● **About this task**
Count the lines in the records below that contain the string "dépend", treating uppercase and lowercase as different, and give only that number.

*** Record set ***

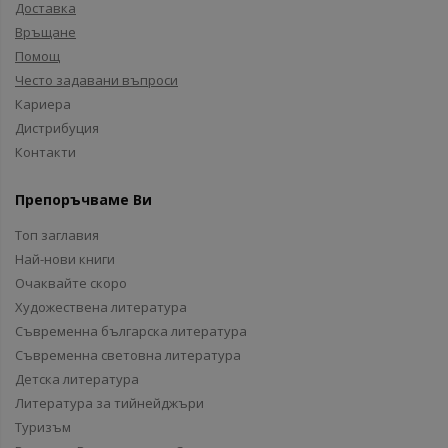
Доставка
Връщане
Помощ
Често задавани въпроси
Кариера
Дистрибуция
Контакти
Препоръчваме Ви
Топ заглавия
Най-нови книги
Очаквайте скоро
Художествена литература
Съвременна българска литература
Съвременна световна литература
Детска литература
Литература за тийнейджъри
Туризъм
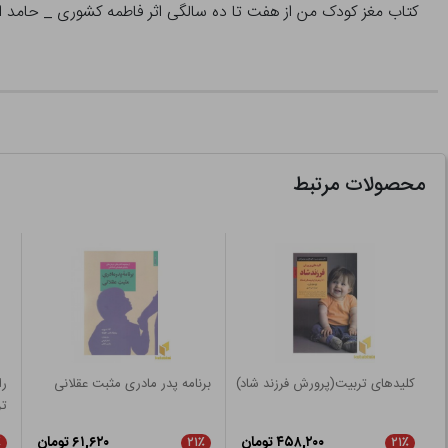
کتاب مغز کودک من از هفت تا ده سالگی اثر فاطمه کشوری _ حامد ا
محصولات مرتبط
کلیدهای تربیت(پرورش فرزند شاد)
برنامه پدر مادری مثبت عقلانی
را
تر
۴۵۸,۲۰۰ تومان
۶۱,۶۲۰ تومان
٪
۲۱٪
۲۱٪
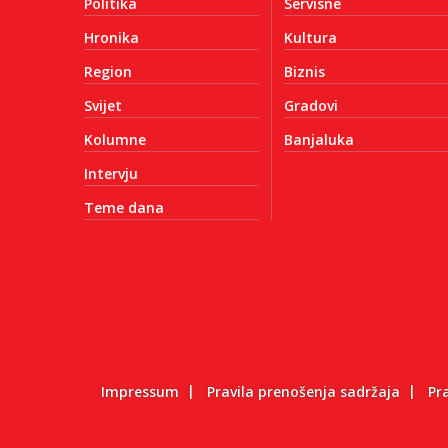
Politika
Servisne
Hronika
Kultura
Region
Biznis
Svijet
Gradovi
Kolumne
Banjaluka
Intervju
Teme dana
Impressum
Pravila prenošenja sadržaja
Pr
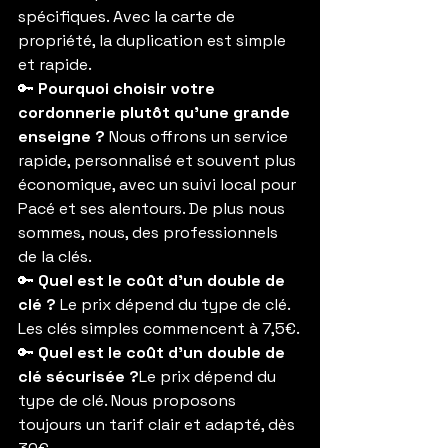
spécifiques. Avec la carte de 
propriété, la duplication est simple 
et rapide.
🔑 
Pourquoi choisir votre 
cordonnerie plutôt qu’une grande 
enseigne ? 
Nous offrons un service 
rapide, personnalisé et souvent plus 
économique, avec un suivi local pour 
Pacé et ses alentours. De plus nous 
sommes, nous, des professionnels 
de la clés.
🔑 
Quel est le coût d’un double de 
clé ? 
Le prix dépend du type de clé. 
Les clés simples commencent à 7,5€.
🔑 
Quel est le coût d’un double de 
clé sécurisée ?
Le prix dépend du 
type de clé. Nous proposons 
toujours un tarif clair et adapté, dès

*** End of Record set ***

● **Response area**
2